┏━━
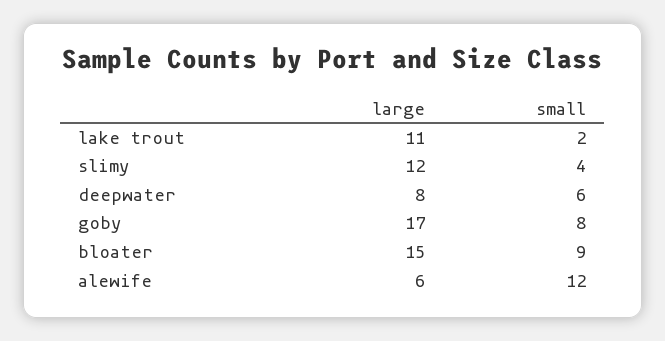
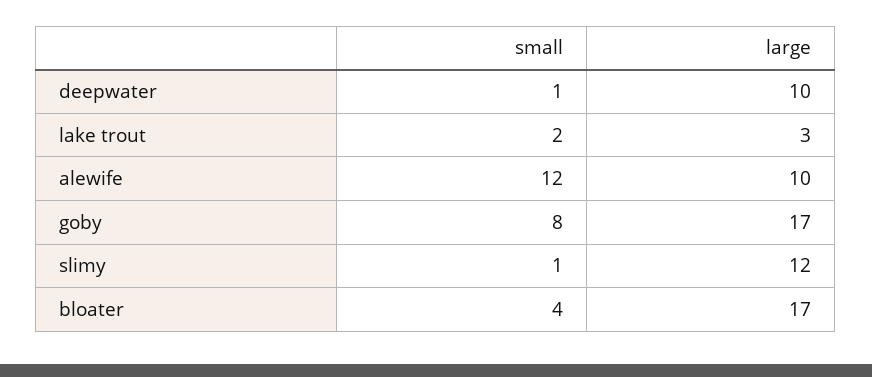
large, lake trout: 11 -> 3
small, slimy: 4 -> 1
large, deepwater: 8 -> 10
small, deepwater: 6 -> 1
large, bloater: 15 -> 17
small, bloater: 9 -> 4
large, alewife: 6 -> 10

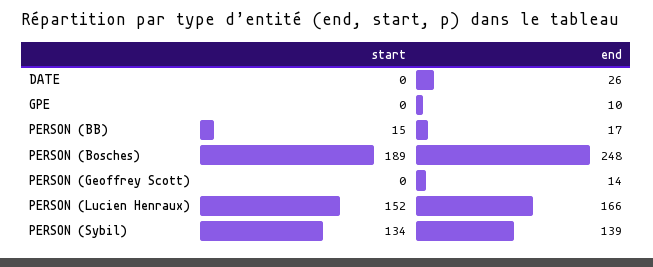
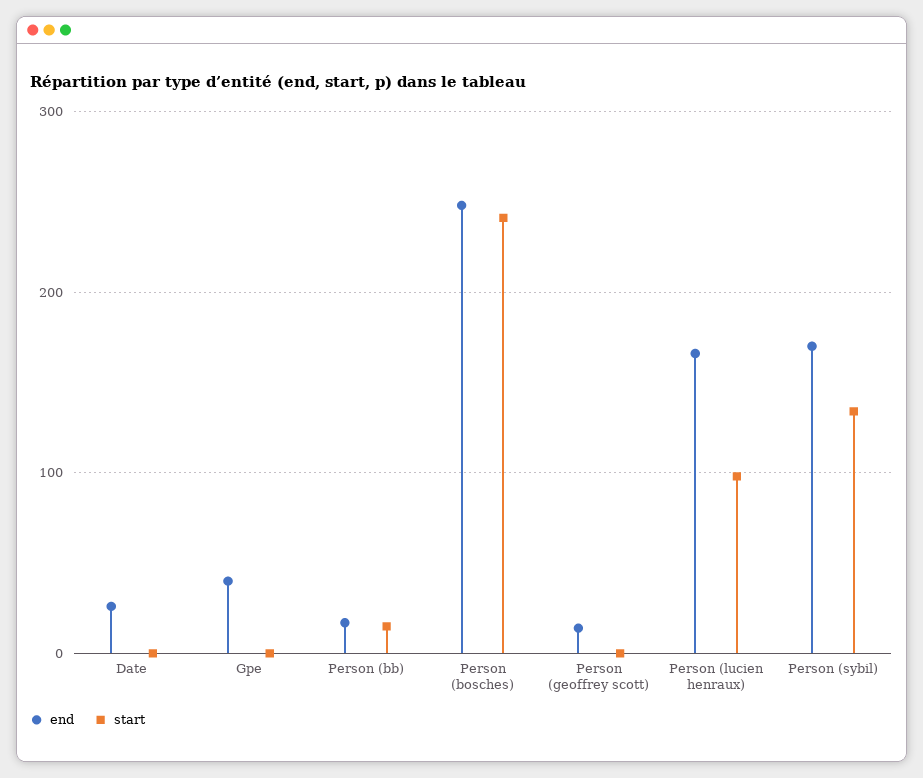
end, GPE: 10 -> 40
start, PERSON (Bosches): 189 -> 240
start, PERSON (Lucien Henraux): 152 -> 100
end, PERSON (Sybil): 139 -> 170

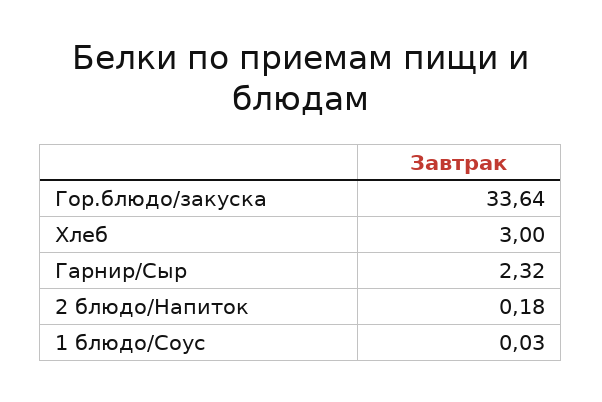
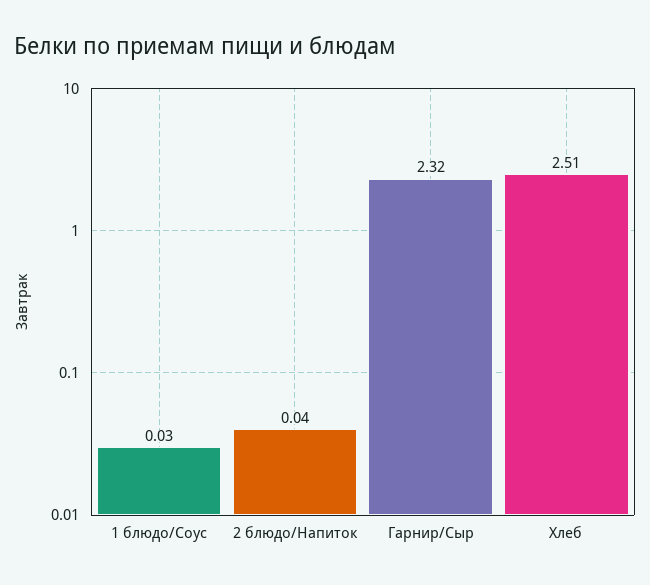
Гор.блюдо/закуска: 33.64 -> none
Хлеб: 3 -> 2.51
2 блюдо/Напиток: 0.18 -> 0.04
┗━━
• To-do item
When a line of the records includes "large", that line belongs in the answer.

• Written answer
large, lake trout: 11 -> 3
large, deepwater: 8 -> 10
large, bloater: 15 -> 17
large, alewife: 6 -> 10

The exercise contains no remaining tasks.